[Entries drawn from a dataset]
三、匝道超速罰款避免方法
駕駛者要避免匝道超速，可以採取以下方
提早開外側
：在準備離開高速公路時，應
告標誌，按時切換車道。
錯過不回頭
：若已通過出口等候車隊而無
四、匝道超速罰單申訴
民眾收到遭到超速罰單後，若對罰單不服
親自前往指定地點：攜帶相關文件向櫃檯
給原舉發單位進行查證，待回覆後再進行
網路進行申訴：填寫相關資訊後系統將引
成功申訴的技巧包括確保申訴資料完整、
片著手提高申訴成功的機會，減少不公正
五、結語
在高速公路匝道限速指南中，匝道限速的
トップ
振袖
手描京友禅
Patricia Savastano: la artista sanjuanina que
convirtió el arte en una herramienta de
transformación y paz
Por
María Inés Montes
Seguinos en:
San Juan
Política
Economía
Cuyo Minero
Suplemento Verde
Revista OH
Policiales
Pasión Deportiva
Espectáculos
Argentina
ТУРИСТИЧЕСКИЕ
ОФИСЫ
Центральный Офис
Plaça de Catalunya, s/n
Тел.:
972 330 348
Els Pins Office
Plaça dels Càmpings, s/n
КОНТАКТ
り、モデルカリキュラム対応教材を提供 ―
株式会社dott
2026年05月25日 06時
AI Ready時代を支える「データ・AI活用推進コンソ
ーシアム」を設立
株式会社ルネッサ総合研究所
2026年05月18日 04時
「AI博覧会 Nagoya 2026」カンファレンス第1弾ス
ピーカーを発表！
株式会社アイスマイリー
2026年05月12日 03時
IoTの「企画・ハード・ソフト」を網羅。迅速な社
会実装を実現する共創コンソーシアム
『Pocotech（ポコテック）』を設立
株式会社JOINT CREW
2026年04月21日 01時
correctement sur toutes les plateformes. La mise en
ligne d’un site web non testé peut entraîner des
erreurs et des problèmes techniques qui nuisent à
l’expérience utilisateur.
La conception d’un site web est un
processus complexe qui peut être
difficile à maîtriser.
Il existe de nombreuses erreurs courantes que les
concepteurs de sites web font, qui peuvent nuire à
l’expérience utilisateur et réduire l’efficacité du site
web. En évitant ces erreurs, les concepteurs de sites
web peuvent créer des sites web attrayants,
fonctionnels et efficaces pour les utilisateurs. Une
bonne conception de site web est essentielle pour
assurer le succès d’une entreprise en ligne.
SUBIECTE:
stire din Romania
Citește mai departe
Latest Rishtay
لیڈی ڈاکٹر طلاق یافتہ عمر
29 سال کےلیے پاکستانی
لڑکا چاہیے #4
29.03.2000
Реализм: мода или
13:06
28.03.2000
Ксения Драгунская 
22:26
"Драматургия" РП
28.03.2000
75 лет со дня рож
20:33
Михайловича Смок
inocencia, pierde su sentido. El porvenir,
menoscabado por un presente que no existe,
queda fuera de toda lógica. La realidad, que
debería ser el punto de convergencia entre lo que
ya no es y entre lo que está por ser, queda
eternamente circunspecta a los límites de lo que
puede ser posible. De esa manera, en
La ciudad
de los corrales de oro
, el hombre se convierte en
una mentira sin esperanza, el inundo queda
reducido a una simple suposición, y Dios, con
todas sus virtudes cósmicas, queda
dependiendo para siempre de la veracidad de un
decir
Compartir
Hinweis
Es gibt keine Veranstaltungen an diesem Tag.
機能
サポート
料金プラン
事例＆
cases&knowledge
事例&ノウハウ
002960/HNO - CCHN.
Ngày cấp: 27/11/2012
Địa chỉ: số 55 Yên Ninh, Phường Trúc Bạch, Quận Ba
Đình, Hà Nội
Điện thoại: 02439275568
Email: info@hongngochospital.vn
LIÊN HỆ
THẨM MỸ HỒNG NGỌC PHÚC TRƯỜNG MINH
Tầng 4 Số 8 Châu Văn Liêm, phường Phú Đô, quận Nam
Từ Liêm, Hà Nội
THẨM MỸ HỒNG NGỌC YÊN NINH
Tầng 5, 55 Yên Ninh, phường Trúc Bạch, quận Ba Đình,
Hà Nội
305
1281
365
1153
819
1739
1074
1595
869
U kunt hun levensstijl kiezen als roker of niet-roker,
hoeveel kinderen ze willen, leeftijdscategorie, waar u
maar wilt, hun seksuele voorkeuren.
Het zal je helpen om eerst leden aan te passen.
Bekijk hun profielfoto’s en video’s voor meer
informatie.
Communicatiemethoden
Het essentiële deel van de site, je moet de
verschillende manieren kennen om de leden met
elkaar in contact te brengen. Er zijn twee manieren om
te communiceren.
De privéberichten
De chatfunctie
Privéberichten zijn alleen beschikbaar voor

§ **Goal of the exercise**
Reproduce every line of the entries above, character for character and in their original order.

§ **Exercise answer**
三、匝道超速罰款避免方法
駕駛者要避免匝道超速，可以採取以下方
提早開外側
：在準備離開高速公路時，應
告標誌，按時切換車道。
錯過不回頭
：若已通過出口等候車隊而無
四、匝道超速罰單申訴
民眾收到遭到超速罰單後，若對罰單不服
親自前往指定地點：攜帶相關文件向櫃檯
給原舉發單位進行查證，待回覆後再進行
網路進行申訴：填寫相關資訊後系統將引
成功申訴的技巧包括確保申訴資料完整、
片著手提高申訴成功的機會，減少不公正
五、結語
在高速公路匝道限速指南中，匝道限速的
トップ
振袖
手描京友禅
Patricia Savastano: la artista sanjuanina que
convirtió el arte en una herramienta de
transformación y paz
Por
María Inés Montes
Seguinos en:
San Juan
Política
Economía
Cuyo Minero
Suplemento Verde
Revista OH
Policiales
Pasión Deportiva
Espectáculos
Argentina
ТУРИСТИЧЕСКИЕ
ОФИСЫ
Центральный Офис
Plaça de Catalunya, s/n
Тел.:
972 330 348
Els Pins Office
Plaça dels Càmpings, s/n
КОНТАКТ
り、モデルカリキュラム対応教材を提供 ―
株式会社dott
2026年05月25日 06時
AI Ready時代を支える「データ・AI活用推進コンソ
ーシアム」を設立
株式会社ルネッサ総合研究所
2026年05月18日 04時
「AI博覧会 Nagoya 2026」カンファレンス第1弾ス
ピーカーを発表！
株式会社アイスマイリー
2026年05月12日 03時
IoTの「企画・ハード・ソフト」を網羅。迅速な社
会実装を実現する共創コンソーシアム
『Pocotech（ポコテック）』を設立
株式会社JOINT CREW
2026年04月21日 01時
correctement sur toutes les plateformes. La mise en
ligne d’un site web non testé peut entraîner des
erreurs et des problèmes techniques qui nuisent à
l’expérience utilisateur.
La conception d’un site web est un
processus complexe qui peut être
difficile à maîtriser.
Il existe de nombreuses erreurs courantes que les
concepteurs de sites web font, qui peuvent nuire à
l’expérience utilisateur et réduire l’efficacité du site
web. En évitant ces erreurs, les concepteurs de sites
web peuvent créer des sites web attrayants,
fonctionnels et efficaces pour les utilisateurs. Une
bonne conception de site web est essentielle pour
assurer le succès d’une entreprise en ligne.
SUBIECTE:
stire din Romania
Citește mai departe
Latest Rishtay
لیڈی ڈاکٹر طلاق یافتہ عمر
29 سال کےلیے پاکستانی
لڑکا چاہیے #4
29.03.2000
Реализм: мода или
13:06
28.03.2000
Ксения Драгунская 
22:26
"Драматургия" РП
28.03.2000
75 лет со дня рож
20:33
Михайловича Смок
inocencia, pierde su sentido. El porvenir,
menoscabado por un presente que no existe,
queda fuera de toda lógica. La realidad, que
debería ser el punto de convergencia entre lo que
ya no es y entre lo que está por ser, queda
eternamente circunspecta a los límites de lo que
puede ser posible. De esa manera, en
La ciudad
de los corrales de oro
, el hombre se convierte en
una mentira sin esperanza, el inundo queda
reducido a una simple suposición, y Dios, con
todas sus virtudes cósmicas, queda
dependiendo para siempre de la veracidad de un
decir
Compartir
Hinweis
Es gibt keine Veranstaltungen an diesem Tag.
機能
サポート
料金プラン
事例＆
cases&knowledge
事例&ノウハウ
002960/HNO - CCHN.
Ngày cấp: 27/11/2012
Địa chỉ: số 55 Yên Ninh, Phường Trúc Bạch, Quận Ba
Đình, Hà Nội
Điện thoại: 02439275568
Email: info@hongngochospital.vn
LIÊN HỆ
THẨM MỸ HỒNG NGỌC PHÚC TRƯỜNG MINH
Tầng 4 Số 8 Châu Văn Liêm, phường Phú Đô, quận Nam
Từ Liêm, Hà Nội
THẨM MỸ HỒNG NGỌC YÊN NINH
Tầng 5, 55 Yên Ninh, phường Trúc Bạch, quận Ba Đình,
Hà Nội
305
1281
365
1153
819
1739
1074
1595
869
U kunt hun levensstijl kiezen als roker of niet-roker,
hoeveel kinderen ze willen, leeftijdscategorie, waar u
maar wilt, hun seksuele voorkeuren.
Het zal je helpen om eerst leden aan te passen.
Bekijk hun profielfoto’s en video’s voor meer
informatie.
Communicatiemethoden
Het essentiële deel van de site, je moet de
verschillende manieren kennen om de leden met
elkaar in contact te brengen. Er zijn twee manieren om
te communiceren.
De privéberichten
De chatfunctie
Privéberichten zijn alleen beschikbaar voor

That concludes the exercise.